Prompt A =
From the forum thread on storing order history, extract the passage starting at "Let’s say an" and ending at "for your help.", copying it word for word.

-- Start of Extracted text --

How to store order history / invoices

benjohnson · October 15, 2006, 3:21am

I’ve always wondered how everyone else does this, so I figured I would
ask. From my understanding an order history database table really
shouldn’t have any foreign keys, it should just be a carbon copy of
everything. That way if any of the relationships get deleted you still
have all of the information.

The weird thing is, every tutorial I read uses foreign keys to store
their order history.

Let’s say an order has a user account relationship and a product
relationship. What if the user edits his information or the product
information changes? Wouldn’t the order history then be flawed?

How do you handle this?

Thanks for your help.

benjohnson · October 15, 2006, 7:11am

Audit trails require a change of mindset. There are two approaches
that are commonly used, and both are successful within the bounds of
the issues that they are intended to deal with, in reasonably large
(terabyte plus) systems.

The approach that I tend to prefer is the polyphasic timeline or
“insert-only” approach, in which rows in the tables are only ever
inserted, never deleted or updated (except for the inactivated_at
column). This is accomplished by keeping “created_at” and
“inactivated_at” columns on every table. The appearance and business
effect of an update is accomplished by inactivating the existing row
and creating a new row. The appearance and business effect of deleting
a row is accomplished by inactivating the row. Rows that are currently
active are readily identified by “inactivated_at is null” in the sql.

create table Orders
(
id integer not null,
created_at timestamp default curent_timestamp not null,
inactivated_at timestamp,
other columns …
)

create table OrderLineItems
(
id integer not null,
created_at timestamp default curent_timestamp not null,
inactivated_at timestamp,
parent_id not null references Orders(id),
sequence integer not null,
other columns …
)

This mechanism is always implemented in the application code, and it
requires a bit of a twist to the mindset during design and coding.
Personally, I find that it simplifies matters but not all programmers
agree with me on that. The only enforcement possible in the RDBMS is
that no permissions are granted for delete on any table.

The other approach is to keep parallel transaction tables that snapshot
the information being audited, plus the transaction that was being
performed. So an Order table would have a parallel OrderTransaction
table that contained all of the columns of the Order table that were
important to audit, plus columns to say who, when, and what transaction
was performed.

Note that the foreign key relationship between transaction and baseline
tables are conceptual, but never made concrete in the database schema.
This means that the base business tables may be acted upon in any way
without interference by the RDBMS’ referential integrity. You will
probably choose to create indexes

create table Orders
(
id integer not null,
other columns …
)

create table OrderLineItems
(
id integer not null,
parent_id not null references Orders(id),
sequence integer not null,
other columns …
)

-- End of Extracted text --
-- Start of The input --

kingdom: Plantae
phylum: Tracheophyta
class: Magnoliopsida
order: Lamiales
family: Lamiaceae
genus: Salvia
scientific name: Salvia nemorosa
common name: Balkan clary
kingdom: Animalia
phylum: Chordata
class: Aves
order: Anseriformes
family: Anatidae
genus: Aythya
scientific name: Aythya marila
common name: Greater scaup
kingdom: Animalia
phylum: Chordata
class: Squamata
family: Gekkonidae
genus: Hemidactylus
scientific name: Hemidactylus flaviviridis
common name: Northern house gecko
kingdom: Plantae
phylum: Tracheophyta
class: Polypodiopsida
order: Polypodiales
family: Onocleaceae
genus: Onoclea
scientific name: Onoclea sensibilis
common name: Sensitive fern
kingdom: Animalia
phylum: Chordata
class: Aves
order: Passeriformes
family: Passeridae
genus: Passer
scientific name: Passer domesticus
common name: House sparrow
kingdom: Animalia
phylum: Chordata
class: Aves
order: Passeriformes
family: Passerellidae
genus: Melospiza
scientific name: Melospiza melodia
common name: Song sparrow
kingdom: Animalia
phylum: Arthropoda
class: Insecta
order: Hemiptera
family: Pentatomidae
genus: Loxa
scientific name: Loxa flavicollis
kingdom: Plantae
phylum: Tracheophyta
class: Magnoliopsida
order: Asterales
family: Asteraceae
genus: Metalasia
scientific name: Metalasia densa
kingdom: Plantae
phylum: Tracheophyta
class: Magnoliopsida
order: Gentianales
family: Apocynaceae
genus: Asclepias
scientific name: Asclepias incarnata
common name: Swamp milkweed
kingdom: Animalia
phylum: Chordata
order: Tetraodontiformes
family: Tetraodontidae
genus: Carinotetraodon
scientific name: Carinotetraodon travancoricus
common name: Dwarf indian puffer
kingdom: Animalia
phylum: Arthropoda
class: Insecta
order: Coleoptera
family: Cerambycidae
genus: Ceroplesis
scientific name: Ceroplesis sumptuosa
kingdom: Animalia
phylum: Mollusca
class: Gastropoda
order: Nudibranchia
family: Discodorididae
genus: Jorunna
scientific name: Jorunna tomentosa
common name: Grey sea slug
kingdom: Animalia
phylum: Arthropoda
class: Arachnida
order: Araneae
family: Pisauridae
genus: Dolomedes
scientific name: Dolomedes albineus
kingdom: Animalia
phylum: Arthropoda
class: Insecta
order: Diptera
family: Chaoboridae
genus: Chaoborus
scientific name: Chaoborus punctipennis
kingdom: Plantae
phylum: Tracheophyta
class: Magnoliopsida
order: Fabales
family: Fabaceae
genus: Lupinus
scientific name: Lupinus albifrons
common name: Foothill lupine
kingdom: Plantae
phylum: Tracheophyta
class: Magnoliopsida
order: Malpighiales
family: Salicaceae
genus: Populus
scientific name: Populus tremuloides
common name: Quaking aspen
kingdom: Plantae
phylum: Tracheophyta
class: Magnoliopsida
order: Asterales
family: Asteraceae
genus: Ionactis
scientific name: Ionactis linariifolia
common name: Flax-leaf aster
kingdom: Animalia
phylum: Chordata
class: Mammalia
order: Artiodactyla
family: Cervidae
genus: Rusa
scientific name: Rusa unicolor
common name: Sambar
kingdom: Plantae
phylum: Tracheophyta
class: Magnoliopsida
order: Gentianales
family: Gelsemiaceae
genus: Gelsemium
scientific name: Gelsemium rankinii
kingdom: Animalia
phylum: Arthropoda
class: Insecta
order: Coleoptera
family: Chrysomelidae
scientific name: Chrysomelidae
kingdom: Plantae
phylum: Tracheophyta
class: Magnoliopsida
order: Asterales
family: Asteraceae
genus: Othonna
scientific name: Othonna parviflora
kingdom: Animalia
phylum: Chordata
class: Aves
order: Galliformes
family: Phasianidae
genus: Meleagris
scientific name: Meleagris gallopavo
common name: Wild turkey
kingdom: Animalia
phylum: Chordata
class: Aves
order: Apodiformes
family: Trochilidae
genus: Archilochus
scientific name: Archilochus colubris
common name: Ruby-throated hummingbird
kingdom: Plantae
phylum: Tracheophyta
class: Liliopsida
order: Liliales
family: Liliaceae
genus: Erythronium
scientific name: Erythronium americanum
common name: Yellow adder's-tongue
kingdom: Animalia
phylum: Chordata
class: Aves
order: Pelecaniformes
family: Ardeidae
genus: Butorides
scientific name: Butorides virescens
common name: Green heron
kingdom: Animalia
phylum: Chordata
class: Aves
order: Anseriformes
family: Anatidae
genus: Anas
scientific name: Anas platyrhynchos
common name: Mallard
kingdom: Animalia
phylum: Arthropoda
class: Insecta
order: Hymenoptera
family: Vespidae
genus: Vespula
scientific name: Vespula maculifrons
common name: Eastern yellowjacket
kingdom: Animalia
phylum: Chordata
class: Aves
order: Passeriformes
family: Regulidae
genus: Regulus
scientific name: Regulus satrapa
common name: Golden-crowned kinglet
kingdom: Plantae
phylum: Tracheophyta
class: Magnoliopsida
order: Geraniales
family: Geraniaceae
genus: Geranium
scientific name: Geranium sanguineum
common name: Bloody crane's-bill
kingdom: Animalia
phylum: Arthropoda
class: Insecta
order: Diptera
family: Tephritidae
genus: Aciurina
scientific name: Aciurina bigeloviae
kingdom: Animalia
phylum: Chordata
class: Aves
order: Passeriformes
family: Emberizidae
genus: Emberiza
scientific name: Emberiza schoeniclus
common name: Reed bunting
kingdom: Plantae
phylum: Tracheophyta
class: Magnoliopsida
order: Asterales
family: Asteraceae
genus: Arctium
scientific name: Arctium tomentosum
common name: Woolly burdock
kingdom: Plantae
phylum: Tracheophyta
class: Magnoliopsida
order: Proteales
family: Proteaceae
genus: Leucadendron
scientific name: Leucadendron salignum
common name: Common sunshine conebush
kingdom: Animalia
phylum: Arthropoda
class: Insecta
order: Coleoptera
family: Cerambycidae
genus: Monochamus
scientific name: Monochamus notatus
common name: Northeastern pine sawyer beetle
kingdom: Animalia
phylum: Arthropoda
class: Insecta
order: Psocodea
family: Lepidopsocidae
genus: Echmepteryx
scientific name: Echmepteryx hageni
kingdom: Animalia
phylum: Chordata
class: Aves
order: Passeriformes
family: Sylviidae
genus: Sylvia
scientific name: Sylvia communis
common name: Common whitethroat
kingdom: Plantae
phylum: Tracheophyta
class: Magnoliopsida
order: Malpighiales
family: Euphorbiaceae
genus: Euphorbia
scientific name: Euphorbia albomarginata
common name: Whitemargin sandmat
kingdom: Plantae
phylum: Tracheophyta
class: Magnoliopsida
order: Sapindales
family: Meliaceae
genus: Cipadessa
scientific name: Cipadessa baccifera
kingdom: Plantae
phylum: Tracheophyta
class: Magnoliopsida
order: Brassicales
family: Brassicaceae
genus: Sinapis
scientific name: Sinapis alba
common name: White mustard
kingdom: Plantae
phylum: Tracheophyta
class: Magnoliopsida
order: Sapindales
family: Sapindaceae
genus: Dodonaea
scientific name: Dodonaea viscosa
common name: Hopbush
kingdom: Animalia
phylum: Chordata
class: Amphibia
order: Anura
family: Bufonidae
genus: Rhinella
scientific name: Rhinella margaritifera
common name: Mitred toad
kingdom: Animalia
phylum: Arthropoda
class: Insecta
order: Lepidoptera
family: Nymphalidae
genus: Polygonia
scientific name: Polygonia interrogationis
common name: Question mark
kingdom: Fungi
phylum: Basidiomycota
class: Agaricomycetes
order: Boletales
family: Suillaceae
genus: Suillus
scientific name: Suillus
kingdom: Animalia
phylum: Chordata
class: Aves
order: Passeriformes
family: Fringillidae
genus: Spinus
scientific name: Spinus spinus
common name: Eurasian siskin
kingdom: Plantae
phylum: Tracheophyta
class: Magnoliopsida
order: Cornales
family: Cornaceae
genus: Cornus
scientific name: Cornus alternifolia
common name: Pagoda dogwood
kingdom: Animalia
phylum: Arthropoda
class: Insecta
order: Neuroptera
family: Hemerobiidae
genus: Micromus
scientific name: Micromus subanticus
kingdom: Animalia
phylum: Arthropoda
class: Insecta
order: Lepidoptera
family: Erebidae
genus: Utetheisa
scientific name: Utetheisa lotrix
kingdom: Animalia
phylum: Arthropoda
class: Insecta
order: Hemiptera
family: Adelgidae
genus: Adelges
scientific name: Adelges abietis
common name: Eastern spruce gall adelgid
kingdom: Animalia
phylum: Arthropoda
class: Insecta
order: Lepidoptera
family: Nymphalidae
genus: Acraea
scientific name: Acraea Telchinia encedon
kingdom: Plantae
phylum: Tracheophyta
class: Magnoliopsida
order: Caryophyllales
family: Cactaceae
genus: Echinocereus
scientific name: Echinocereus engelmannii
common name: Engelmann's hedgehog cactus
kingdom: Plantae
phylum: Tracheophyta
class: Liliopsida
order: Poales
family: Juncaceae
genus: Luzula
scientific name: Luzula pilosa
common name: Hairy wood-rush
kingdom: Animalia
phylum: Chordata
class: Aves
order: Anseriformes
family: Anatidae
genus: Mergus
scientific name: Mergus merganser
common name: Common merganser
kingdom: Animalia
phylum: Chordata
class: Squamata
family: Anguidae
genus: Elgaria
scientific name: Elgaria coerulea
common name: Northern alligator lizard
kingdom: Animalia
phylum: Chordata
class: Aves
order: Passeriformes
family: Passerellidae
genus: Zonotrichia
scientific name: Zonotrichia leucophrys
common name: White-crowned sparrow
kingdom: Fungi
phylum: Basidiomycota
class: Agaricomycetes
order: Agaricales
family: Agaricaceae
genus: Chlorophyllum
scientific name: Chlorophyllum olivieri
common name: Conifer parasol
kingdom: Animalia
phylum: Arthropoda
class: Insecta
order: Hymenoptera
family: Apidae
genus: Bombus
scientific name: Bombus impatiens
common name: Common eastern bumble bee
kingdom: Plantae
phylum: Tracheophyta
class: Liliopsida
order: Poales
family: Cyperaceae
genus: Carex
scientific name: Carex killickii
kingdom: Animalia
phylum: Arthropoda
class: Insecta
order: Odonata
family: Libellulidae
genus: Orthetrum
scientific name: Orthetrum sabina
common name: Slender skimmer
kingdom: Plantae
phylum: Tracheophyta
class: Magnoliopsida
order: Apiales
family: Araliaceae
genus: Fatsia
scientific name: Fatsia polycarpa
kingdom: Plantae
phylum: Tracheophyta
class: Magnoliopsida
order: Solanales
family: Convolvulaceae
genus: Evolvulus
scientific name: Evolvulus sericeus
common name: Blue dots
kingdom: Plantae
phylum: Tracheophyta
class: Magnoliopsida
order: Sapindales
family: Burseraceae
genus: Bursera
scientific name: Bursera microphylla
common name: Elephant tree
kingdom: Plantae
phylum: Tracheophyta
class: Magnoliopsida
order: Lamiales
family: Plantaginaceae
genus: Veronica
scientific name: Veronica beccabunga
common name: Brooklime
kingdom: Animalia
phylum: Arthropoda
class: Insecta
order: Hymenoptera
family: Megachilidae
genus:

-- End of The input --

Prompt B =
In the records, copy the lines starting at the line that contains "genus: Anas" and ending at the line that contains "family: Euphorbiaceae", both included.

Exercise answer A =
Let’s say an order has a user account relationship and a product
relationship. What if the user edits his information or the product
information changes? Wouldn’t the order history then be flawed?

How do you handle this?

Thanks for your help.

Exercise answer B =
genus: Anas
scientific name: Anas platyrhynchos
common name: Mallard
kingdom: Animalia
phylum: Arthropoda
class: Insecta
order: Hymenoptera
family: Vespidae
genus: Vespula
scientific name: Vespula maculifrons
common name: Eastern yellowjacket
kingdom: Animalia
phylum: Chordata
class: Aves
order: Passeriformes
family: Regulidae
genus: Regulus
scientific name: Regulus satrapa
common name: Golden-crowned kinglet
kingdom: Plantae
phylum: Tracheophyta
class: Magnoliopsida
order: Geraniales
family: Geraniaceae
genus: Geranium
scientific name: Geranium sanguineum
common name: Bloody crane's-bill
kingdom: Animalia
phylum: Arthropoda
class: Insecta
order: Diptera
family: Tephritidae
genus: Aciurina
scientific name: Aciurina bigeloviae
kingdom: Animalia
phylum: Chordata
class: Aves
order: Passeriformes
family: Emberizidae
genus: Emberiza
scientific name: Emberiza schoeniclus
common name: Reed bunting
kingdom: Plantae
phylum: Tracheophyta
class: Magnoliopsida
order: Asterales
family: Asteraceae
genus: Arctium
scientific name: Arctium tomentosum
common name: Woolly burdock
kingdom: Plantae
phylum: Tracheophyta
class: Magnoliopsida
order: Proteales
family: Proteaceae
genus: Leucadendron
scientific name: Leucadendron salignum
common name: Common sunshine conebush
kingdom: Animalia
phylum: Arthropoda
class: Insecta
order: Coleoptera
family: Cerambycidae
genus: Monochamus
scientific name: Monochamus notatus
common name: Northeastern pine sawyer beetle
kingdom: Animalia
phylum: Arthropoda
class: Insecta
order: Psocodea
family: Lepidopsocidae
genus: Echmepteryx
scientific name: Echmepteryx hageni
kingdom: Animalia
phylum: Chordata
class: Aves
order: Passeriformes
family: Sylviidae
genus: Sylvia
scientific name: Sylvia communis
common name: Common whitethroat
kingdom: Plantae
phylum: Tracheophyta
class: Magnoliopsida
order: Malpighiales
family: Euphorbiaceae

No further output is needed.